Cuando el famoso Mercado de las Pulgas se instalaba los domingos en la avenida Luperón, acudía religiosamente a comprar filmes de estreno, muchos desconocidos por mí debido a su factura latina o europea. Adquirí películas buenas y malas, mediocres o pasables, crudas o perennes que después vadeaba en mi casa antes de hacerlas de dominio público. Las malas las desechaba, y las otras las compartía con los pasantes de Listín Diario. Eran tiempos de fulgor y el horario para el cine aparecía junto a algunas trampas para alcanzarlo. Para entonces, el diario digital era un sueño por venir. Hoy entiendo a los nuevos pasantes. Escasean los momentos de sosiego. Solo puedo proyectarles 4 o 5 cintas durante las primeras semanas de la pasantía gracias a la generosidad de la tradición cinematográfica que intenté crear, junto a la generosidad de sus jefes. Pero este es otro contexto: entiendo y apoyo a estos jóvenes que hoy tienen que cumplir horarios rígidos universitarios que los obligan a abandonar el periódico para después regresar empapados de lluvia o de sudor, con la lengua afuera.

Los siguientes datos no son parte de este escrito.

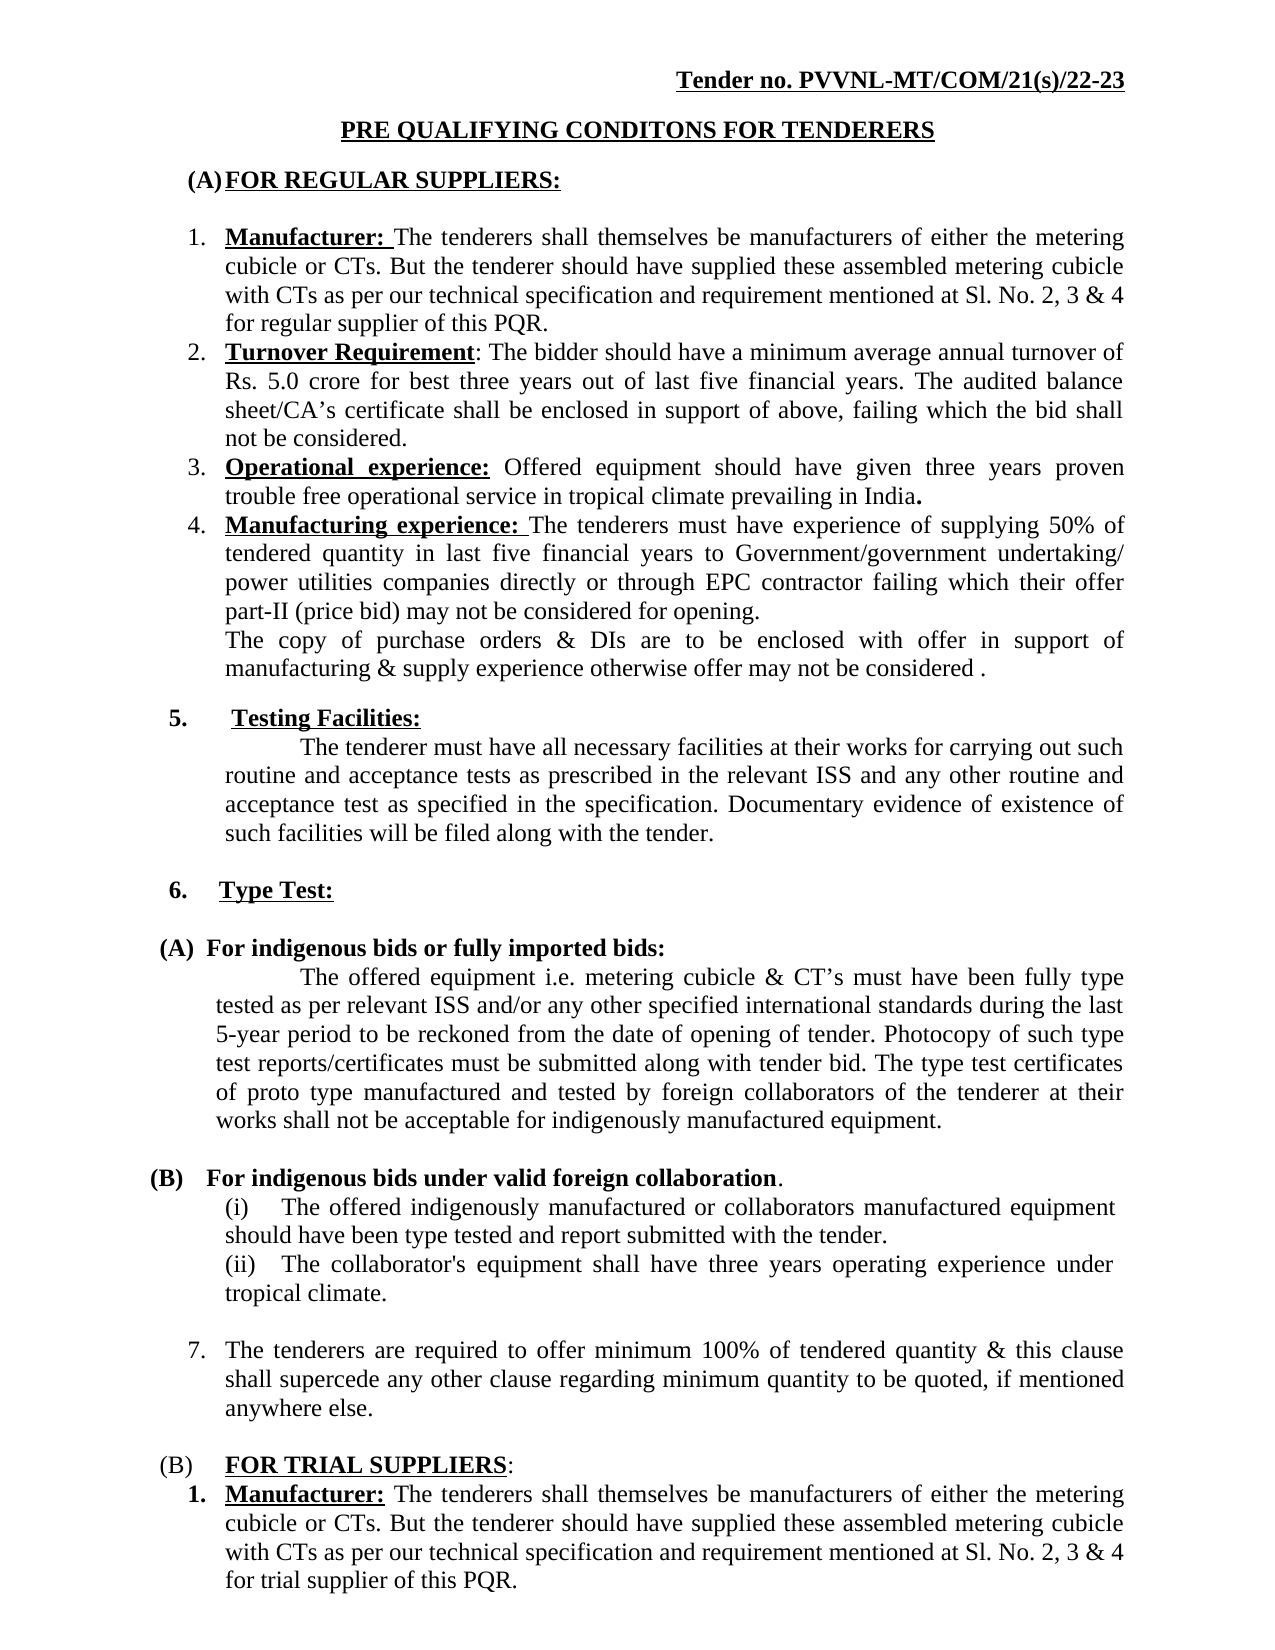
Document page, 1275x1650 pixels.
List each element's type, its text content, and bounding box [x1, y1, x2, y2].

text 6. Type Test: [169, 876, 1125, 904]
list Manufacturer: The tenderers shall themselves be manufacturers of either the metering cubicle or CTs. But the tenderer should have supplied these assembled metering cubicle with CTs as per our technical specification and requirement mentioned at Sl. No. 2, 3 & 4 for trial supplier of this PQR. [187, 1479, 1125, 1594]
text The tenderer must have all necessary facilities at their works for carrying out such routine and acceptance tests as prescribed in the relevant ISS and any other routine and acceptance test as specified in the specification. Documentary evidence of existence of such facilities will be filed along with the tender. [225, 732, 1125, 847]
list Manufacturer: The tenderers shall themselves be manufacturers of either the metering cubicle or CTs. But the tenderer should have supplied these assembled metering cubicle with CTs as per our technical specification and requirement mentioned at Sl. No. 2, 3 & 4 for regular supplier of this PQR. [187, 222, 1125, 337]
list Operational experience: Offered equipment should have given three years proven trouble free operational service in tropical climate prevailing in India. [187, 452, 1125, 510]
text (ii) The collaborator's equipment shall have three years operating experience under tropical climate. [150, 1249, 1125, 1307]
text PRE QUALIFYING CONDITONS FOR TENDERERS [150, 115, 1125, 144]
text Tender no. PVVNL-MT/COM/21(s)/22-23 [150, 66, 1125, 94]
text (B) For indigenous bids under valid foreign collaboration. [150, 1163, 1125, 1192]
list The copy of purchase orders & DIs are to be enclosed with offer in support of manufacturing & supply experience otherwise offer may not be considered . [225, 625, 1125, 682]
list Turnover Requirement: The bidder should have a minimum average annual turnover of Rs. 5.0 crore for best three years out of last five financial years. The audited balance sheet/CA’s certificate shall be enclosed in support of above, failing which the bid shall not be considered. [187, 337, 1125, 452]
text (A) For indigenous bids or fully imported bids: [159, 933, 1125, 962]
list The tenderers are required to offer minimum 100% of tendered quantity & this clause shall supercede any other clause regarding minimum quantity to be quoted, if mentioned anywhere else. [187, 1336, 1125, 1422]
list FOR TRIAL SUPPLIERS: [159, 1451, 1125, 1479]
text The offered equipment i.e. metering cubicle & CT’s must have been fully type tested as per relevant ISS and/or any other specified international standards during the last 5-year period to be reckoned from the date of opening of tender. Photocopy of such type test reports/certificates must be submitted along with tender bid. The type test certificates of proto type manufactured and tested by foreign collaborators of the tenderer at their works shall not be acceptable for indigenously manufactured equipment. [216, 962, 1125, 1134]
text (i) The offered indigenously manufactured or collaborators manufactured equipment should have been type tested and report submitted with the tender. [150, 1192, 1125, 1249]
text 5. Testing Facilities: [150, 703, 1125, 732]
list Manufacturing experience: The tenderers must have experience of supplying 50% of tendered quantity in last five financial years to Government/government undertaking/ power utilities companies directly or through EPC contractor failing which their offer part-II (price bid) may not be considered for opening. [187, 510, 1125, 625]
list FOR REGULAR SUPPLIERS: [187, 165, 1125, 193]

Hace unos días, Listín Diario organizó un desayuno con el Premio Cervantes de Literatura, Sergio Ramírez. Hasta hoy, él solo ha venido al país a trabajar, es decir, a presentar sus libros.
Nunca ha llegado para pasear por la ciudad ni disfrutar los emblemas costeros. Pero su mente es tan lúcida como cuando escribió esa gran novela titulada “Castigo Divino”, gracias a la cual lo conocí allá en La Habana de finales de los años ochenta.
Durante el desayuno, y mientras tocaba el tema cultural, Sergio nos ayudó a entender el gran abismo de la soledad en el hombre de hoy. Y lo hizo a través de un sentimiento a punto de quebrarse.
Para él, los jóvenes volverán en masa al vinilo, los cines y al libro impreso porque ayudan a compartir y rompen la frialdad de los conciertos a donde acuden extraños, delincuentes y especímenes variopintos.
Se lee para compartir. No se descubre el mundo con disfrutar a solas la lectura de “Tongolele no sabía bailar”, por ejemplo, sin conversar con otros lectores la intensidad de su trama. Eso es lo que importa, no la dictadura silenciosa del conocimiento exclusivo o la mirada muy particular del crítico.
Se abrirán los cines de par en par y volverán filmes que digan como fuimos, somos o seremos, porque se quiere compartir, socializar, reflexionar sobre lo visto junto a una buena cena rodeada de seres con intereses similares.
Tal vez se continúe bailando a quemarropa en los conciertos, pero sus luces artificiales serán menos intensas, igual que los desfiles de moda o los concursos de belleza. Sergio tiene razón. Siempre habrá mujeres bellas, feas, coquetas o brillantes, cansadas de comer colas de langosta con salsas aromáticas: Necesitan del saber para ser ellas mismas.
Tal vez volverá el Mercado de Pulgas a la avenida Luperón. Y cuando vuelva, allí estaré cada domingo en busca de filmes de interés para los pasantes del Listín junto a libros valiosos, pero usados, y a precios asequibles, imposibles de hallar en las pocas y flamantes librerías que nos quedan.
Puede que mi amigo regresará a Madrid en busca de otra Tablet con nuevos millares de piezas literarias para mi consumo lectivo. Es posible que alguien deseche el audiolibro y se envuelva dentro del ejemplar físico que con tanto cariño le entregué. Y al final de esas aventuras puede ser posible mi entrada triunfar en una Nicaragua liberada de autoritarismo junto a la gran comitiva de Sergio Ramírez para recitar poemas dedicados a la voluntad de salir adelante, como en los viejos tiempos, y sin tanta petulancia. Y como dijo el Gabo, es bueno “Vivir para contarla”.